Wednesday, December 5, 2012

Will Hillary run? Are Rubio, Ryan already doing so?

Enough about the fiscal cliff, Benghazi, Susan Rice and drone strikes. What Americans really want to know is will Hillary run in 2016.

In a new Washington Post-ABC News Poll, a majority of Americans say she should. According to the Post, overall, 57 percent of all Americans say they would back a Hillary Clinton candidacy, with support peaking among younger women. Among all women, 66 percent say they would support Clinton as a candidate for president in 2016; it is 75 percent among those under 50 and 54 percent among those aged 50 and up. Forty-nine percent of men back a Clinton bid, regardless of their age.

 The poll attributes some of the enthusiasm for another Clinton run to her popularity as Secretary of State: 68 percent approve of the job she's doing as the nation's top diplomat. None of the fallout from the embassy deaths in Libya seems to have touched her though diplomats' security clearly comes under her department's purview.

Republicans, not surprisingly, aren't so keen on another presidential bid from the former first lady: in the poll, 23 percent of Republicans would support a run in 2016; 73 percent would oppose it. Some 82 percent of Democrats would back her candidacy, with most saying they would do so “strongly.” A majority of independents, 59 percent, also support another Clinton run.

Republicans, of course, already have their eyes on recapturing the White House after a loss in November that stunned some: How could their man, Mitt Romney, lose to a sitting president who presided over a lagging economy and in whom many Americans are disappointed, they lament?

Two possible GOP candidates are already out of the blocks, some say, trying to become the party's frontrunners. Rep. Paul Ryan (Wis.), Romney’s running mate and the chairman of the House Budget Committee, and Sen. Marco Rubio (Fla.). Both spoke at the Jack Kemp Foundation dinner - Rubio was the foundation's Leadership Award recipient and Ryan was the keynote speaker. The foundation is a charitable nonprofit organization named for the late GOP congressman and Housing and Urban Development secretary.
Both spoke about the party putting emphasis on inclusion and a renewed focus on growing the middle class. It was a stark contrast to John Sununu's comments at a GOP forum on Tuesday. The former New Hampshire governor and Romney adviser atributed Romney's loss to President Obama's ability to turn out his base - people dependent on the government. Interestingly, Ryan's speech later that night seemed to repudiate such comments, noting: "Both parties tend to divide Americans into 'our voters' and 'their voters... Republicans must steer far clear of that trap. We must speak to the aspirations and anxieties of every American. I believe we can turn on the engines of upward mobility so that no one is left out from the promise of America."

Well said.

As for 2016, it's way too early to be scoping out the next presidential election just weeks after the 2012 race ended. Yet if there's speculating, what about the specter of another Clinton-Bush face-off - meaning Hillary Clinton vs. Jeb Bush, the former Florida governor who many Republicans wanted to run this time? Could happen, though the Republicans and maybe even the Democrats might be looking to go younger the next time around.

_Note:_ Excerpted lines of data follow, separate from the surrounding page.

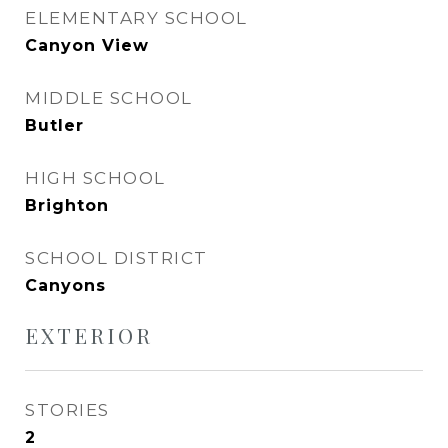
ELEMENTARY SCHOOL
Canyon View
MIDDLE SCHOOL
Butler
HIGH SCHOOL
Brighton
SCHOOL DISTRICT
Canyons
EXTERIOR
STORIES
2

In any case, we'd like a breather from presidential campaigning. What's needed now is some governing. A lot of critical work awaits.


Garth Vader said...

Rand Paul 2016

Anonymous said...

"What's needed now is some governing. A lot of critical work awaits."

Wow - did someone notify the president? I don't think he got the message.

par said...

Way too old.

Clay said...

ssGod I hope and pray Hillary will be our next president.

That would throw the Teapublicans completely over the edge.

A black President and then a woman, they would all implode.


Matt M said...

I expect Michelle Obama to make a run. She already has an established base.

Wiley Coyote said...

Clinton is responsible for Benghazi.

No and HELL no.

telamon said...

NooooOoOOooooo! Can't we let this election be over for awhile? I'm already seeing Super PAC ads attacking Kay Hagan. Oy.

Anyway, back to the topic. I doubt very seriously Hillary will run in 2016. I think being SoS has sapped a lot of her energy and she seems ready to retire and slow down a bit. She certainly deserves a break. Besides, she would be 69 years old in 2016 and that doesn't fit well with the youth movement. However, Chelsea in 2030....?

Vicki Myers said...

Please correct the second to last paragraph from "it's way to early" to "it's way TOO early". Thanks.